Das Bündnis aus den Sozialverbänden fordert unter anderem die Erhöhung des Hartz-IV-Regelsatzes um mindestens 30 Prozent.

(Foto: dpa)

Berlin
In der Debatte um die Arbeit der Tafeln hat ein Bündnis von mehr als 30 Sozialverbänden und Organisationen mehr Leistungen für Bedürftige gefordert. „Lebensmittelspenden sind gut, doch darf in unserem Sozialstaat niemand darauf angewiesen sein“, sagte der Hauptgeschäftsführer des Paritätischen Gesamtverbands, Ulrich Schneider, am Dienstag in Berlin. Das Bündnis fordert unter anderem die Erhöhung des Hartz-IV-Regelsatzes um mindestens 30 Prozent sowie einen Runden Tisch in Deutschland für die künftige Unterstützung von Armut bedrohter Kinder.

Eine ethnische Diskriminierung wie in Essen dürfe es nicht geben. Schneider begrüßte, dass dort nun ein Runder Tisch eingerichtet wurde, der nach heftiger Kritik eine Neuregelung für die Tafel der Ruhrgebietsstadt erarbeiten soll. Die Essener Tafel hatte für Empörung gesorgt, da sie keine Ausländer mehr als Neukunden annimmt. Die Hilfsorganisation begründet ihr Vorgehen mit einem bereits sehr hohen Anteil an Ausländern unter ihren Kunden.

Der Geschäftsführer von Pro Asyl, Günter Burkhardt, betonte: „Flüchtlinge dürfen nicht zu Sündenböcken gemacht werden.“ Arme dürften nicht gegen Arme ausgespielt werden, mahnten Schneider und Burkhardt. „Es zählt ausschließlich die Bedürftigkeit“, sagte Schneider.
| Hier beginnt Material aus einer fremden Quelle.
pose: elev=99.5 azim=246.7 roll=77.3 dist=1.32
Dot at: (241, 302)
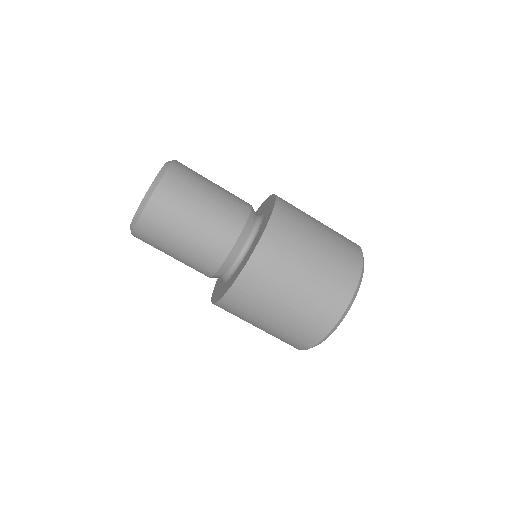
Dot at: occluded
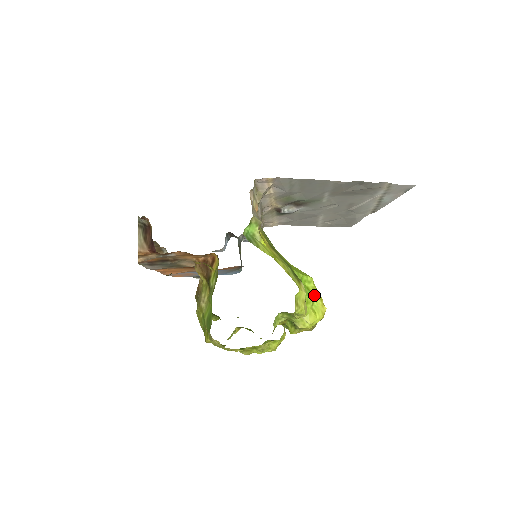
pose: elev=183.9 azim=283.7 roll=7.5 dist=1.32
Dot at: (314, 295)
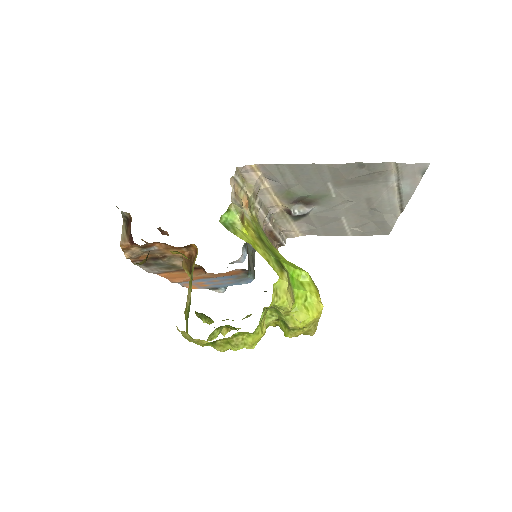
Dot at: (308, 290)
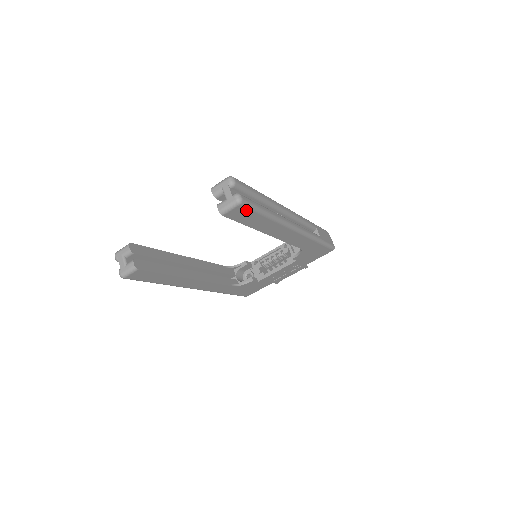
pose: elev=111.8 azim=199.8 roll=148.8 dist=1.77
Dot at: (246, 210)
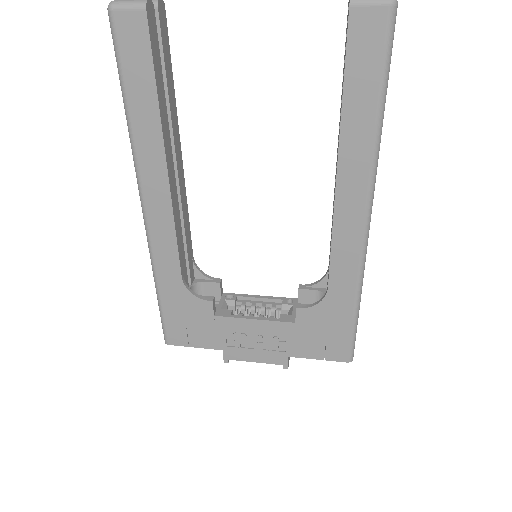
Dot at: (380, 39)
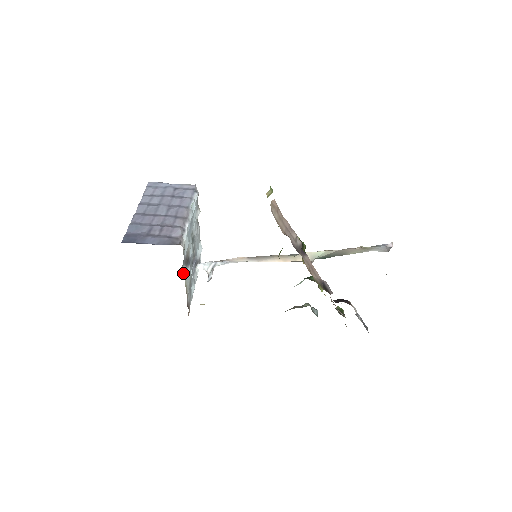
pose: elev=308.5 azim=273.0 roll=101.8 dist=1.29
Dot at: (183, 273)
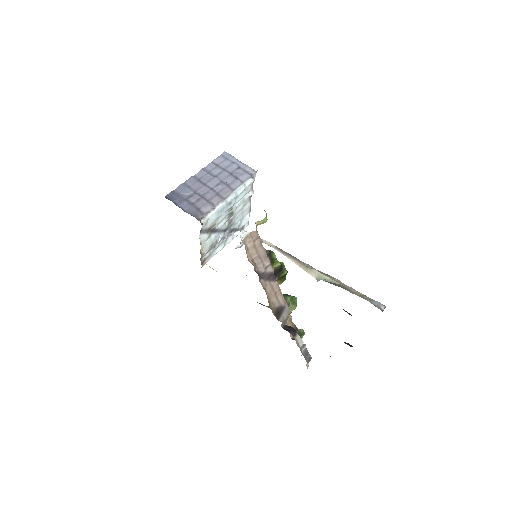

Vielerorts seien die Tafeln überlastet. Ursache sei die „gewachsene Armut in diesem reichen Land“. Vor allem die Hartz-IV-Leistungen seien viel zu niedrig. Die Flüchtlinge hätten die bestehenden sozialen Probleme für viele noch einmal neu deutlich gemacht, sagte Schneider. Nun komme es darauf an, dass die Sicherung des Existenzminimums nicht auf zivilgesellschaftliches Engagement angewiesen sei.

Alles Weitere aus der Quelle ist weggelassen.